*** Opening Input records ***

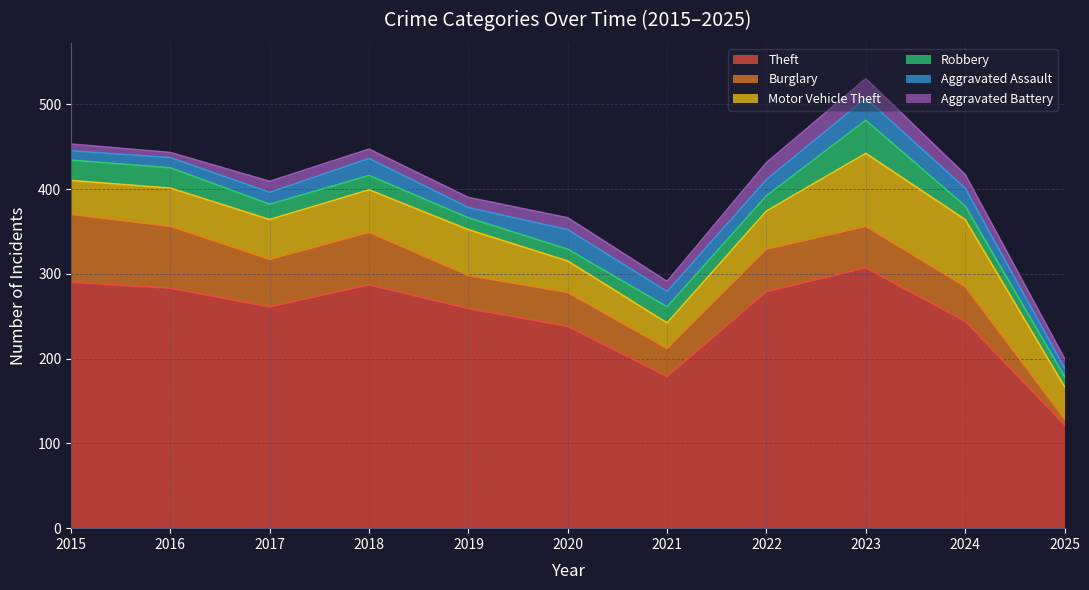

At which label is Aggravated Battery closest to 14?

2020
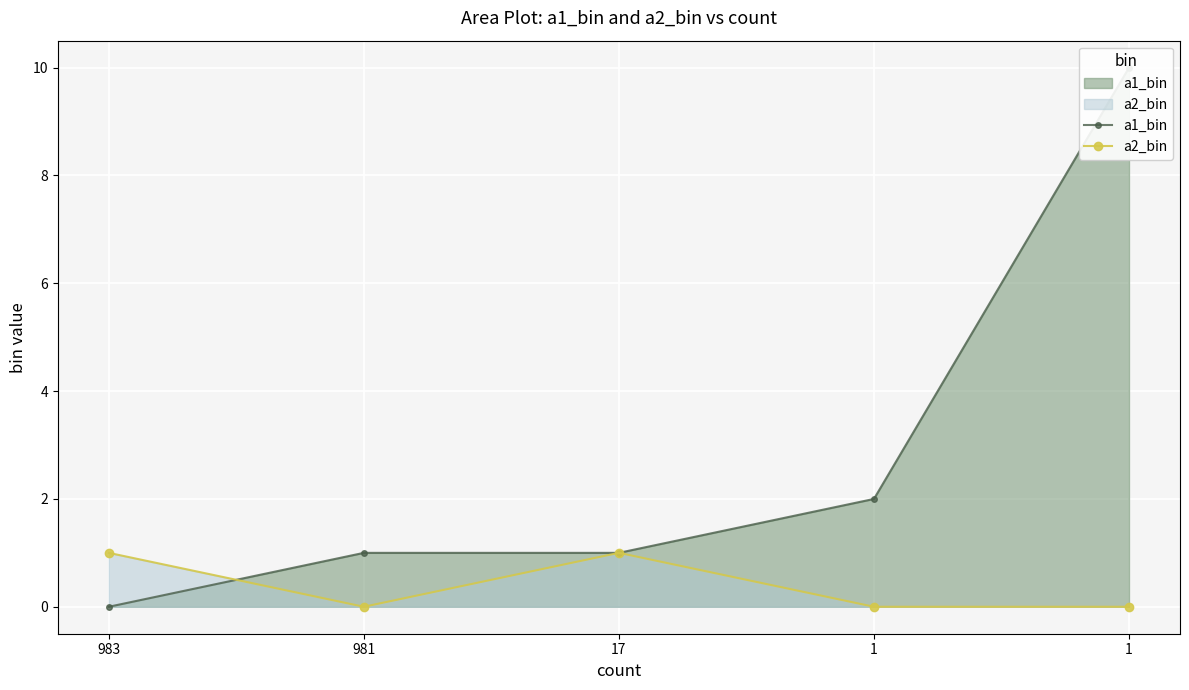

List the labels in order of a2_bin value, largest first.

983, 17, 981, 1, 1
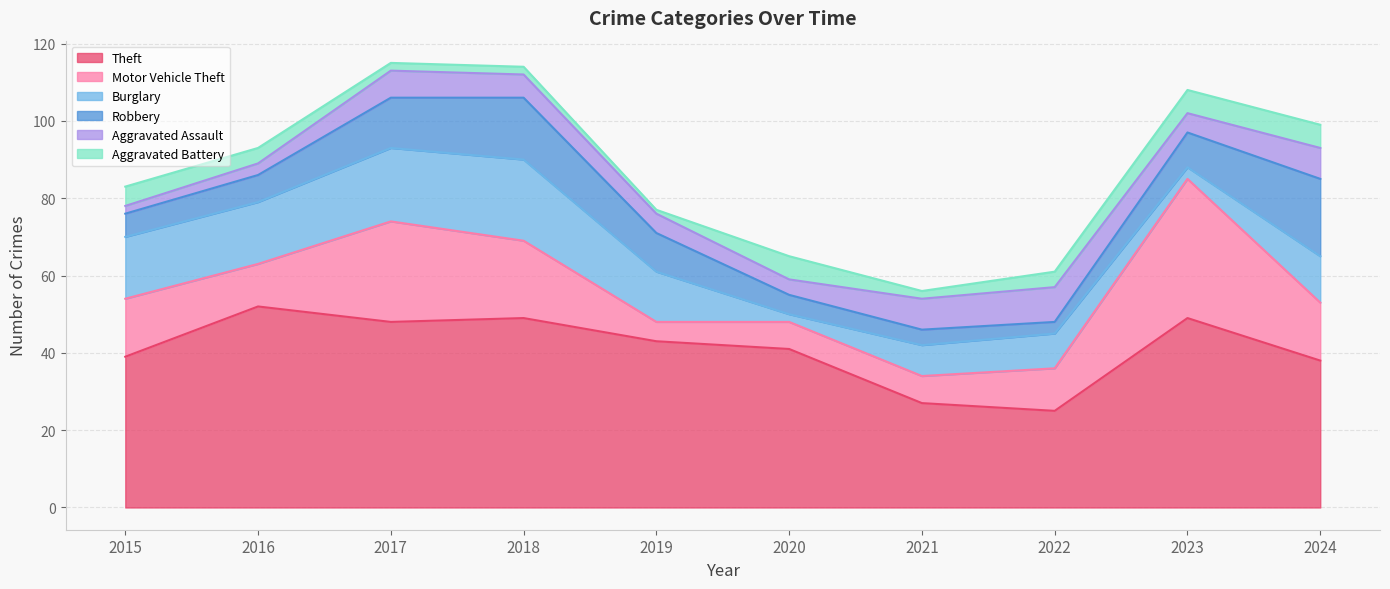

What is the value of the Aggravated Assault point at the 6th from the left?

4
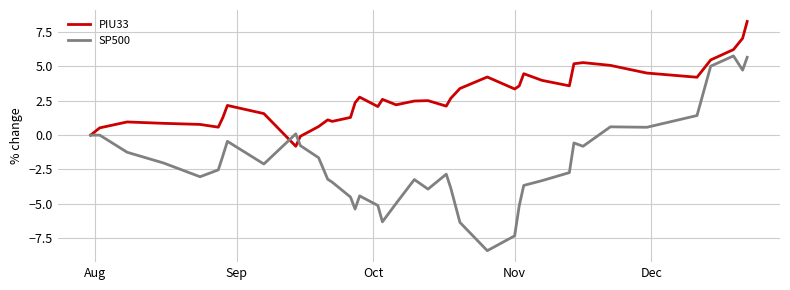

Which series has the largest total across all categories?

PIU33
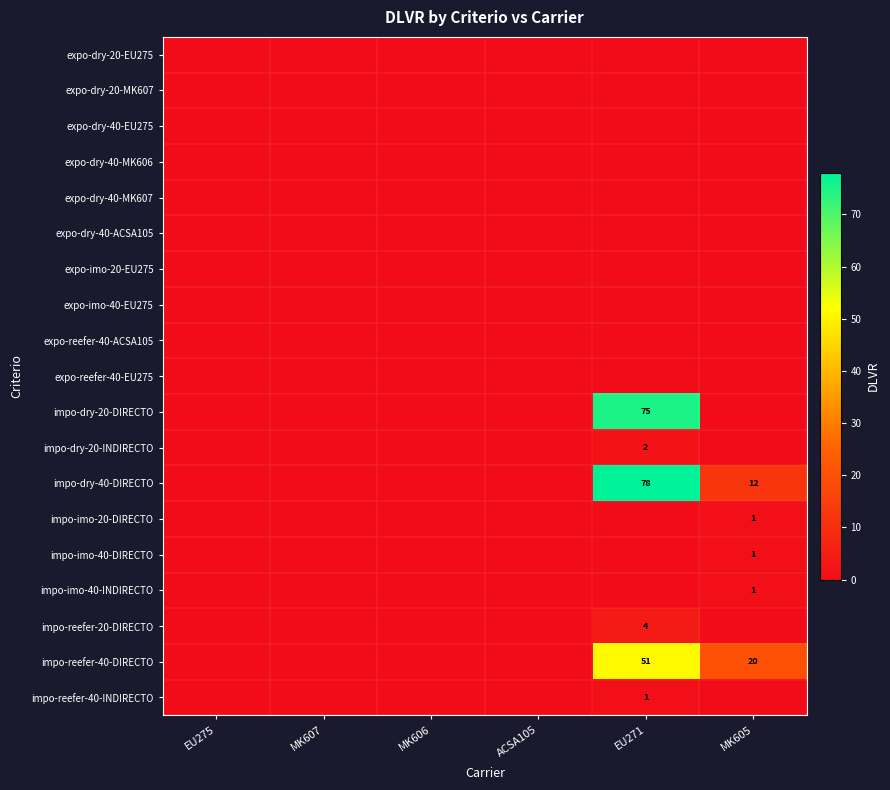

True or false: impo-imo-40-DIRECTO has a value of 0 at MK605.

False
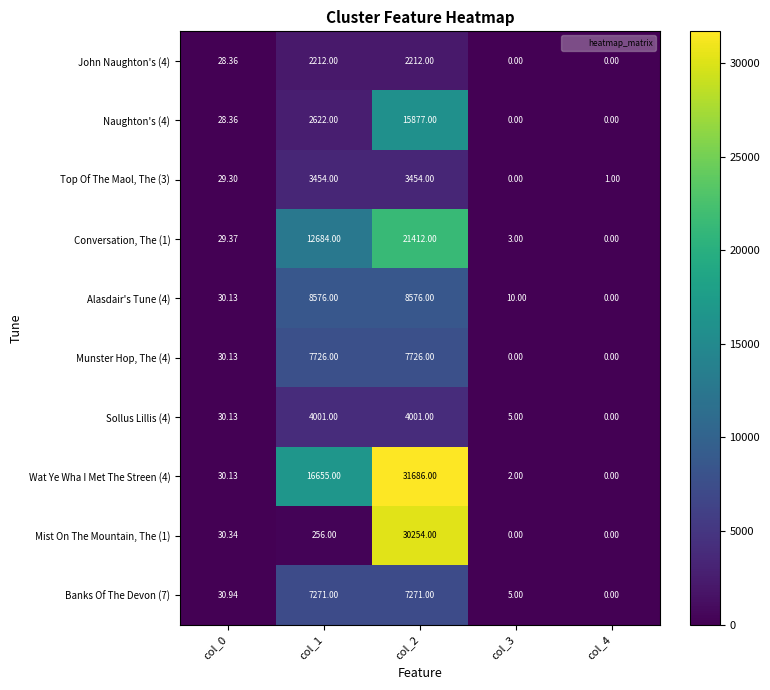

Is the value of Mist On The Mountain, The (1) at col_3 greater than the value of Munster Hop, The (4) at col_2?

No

*** Closing Input records ***
*** Opening Input records ***

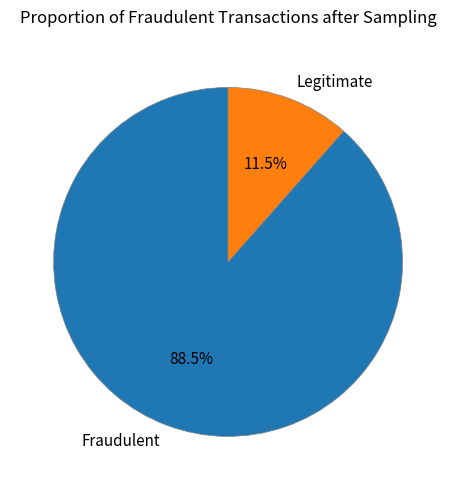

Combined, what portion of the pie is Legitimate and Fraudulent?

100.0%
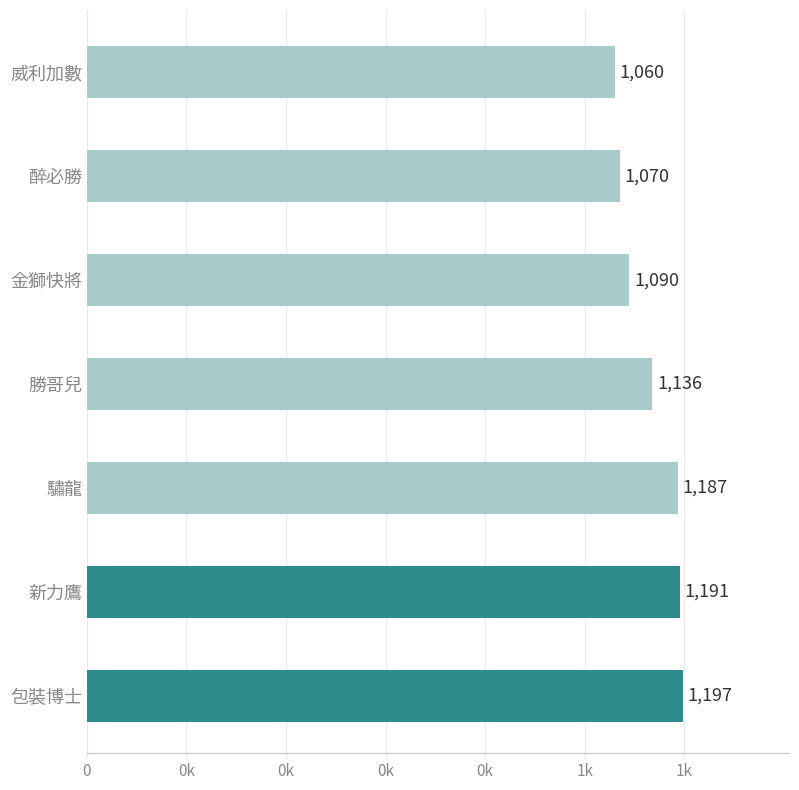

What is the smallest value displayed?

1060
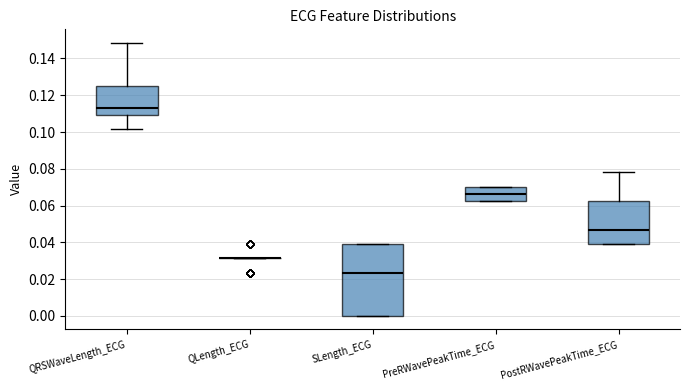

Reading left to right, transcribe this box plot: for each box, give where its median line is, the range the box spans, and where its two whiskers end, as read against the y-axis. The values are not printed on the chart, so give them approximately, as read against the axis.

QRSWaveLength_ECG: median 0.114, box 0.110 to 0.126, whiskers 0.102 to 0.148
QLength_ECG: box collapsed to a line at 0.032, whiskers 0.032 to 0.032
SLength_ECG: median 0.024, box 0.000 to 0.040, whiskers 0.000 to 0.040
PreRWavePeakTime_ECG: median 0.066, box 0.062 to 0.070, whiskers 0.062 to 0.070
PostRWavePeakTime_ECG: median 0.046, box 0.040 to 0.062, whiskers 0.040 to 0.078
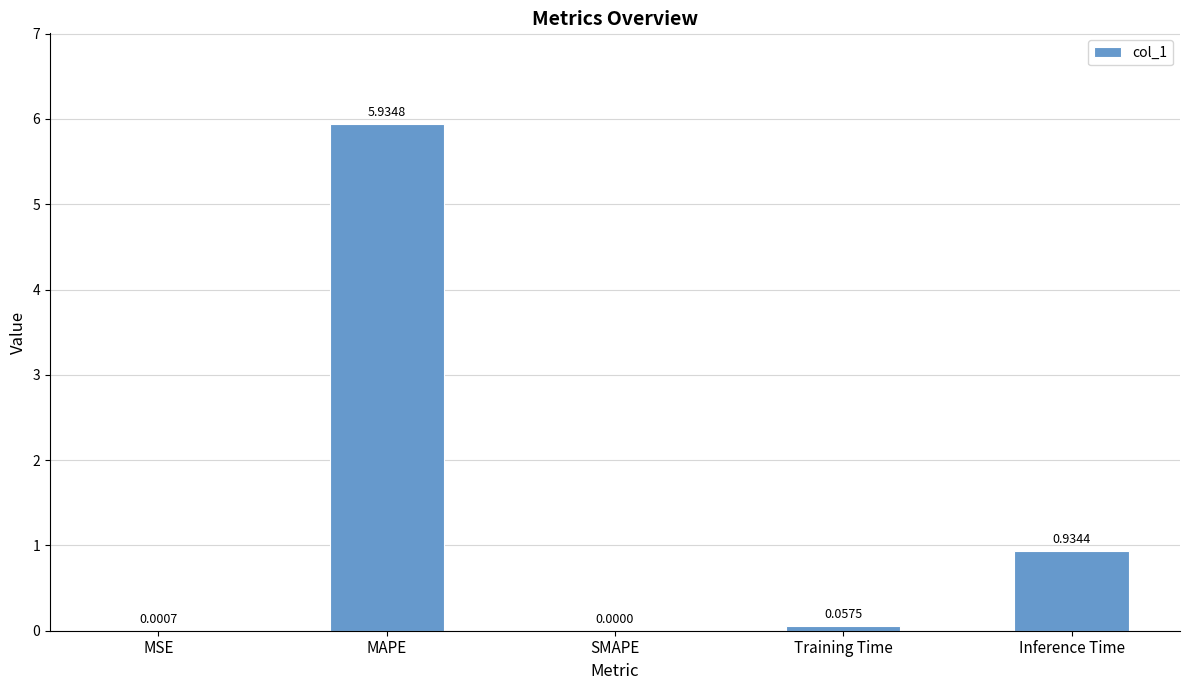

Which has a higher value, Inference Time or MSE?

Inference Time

*** Closing Input records ***

- Task directions
Reproduce the rows from the line holding "At which label" through the line holding "Is the value of Mist", including both of those lines, and leave out the pictures.

- Answer section
At which label is Aggravated Battery closest to 14?

2020

List the labels in order of a2_bin value, largest first.

983, 17, 981, 1, 1

What is the value of the Aggravated Assault point at the 6th from the left?

4

Which series has the largest total across all categories?

PIU33

True or false: impo-imo-40-DIRECTO has a value of 0 at MK605.

False

Is the value of Mist On The Mountain, The (1) at col_3 greater than the value of Munster Hop, The (4) at col_2?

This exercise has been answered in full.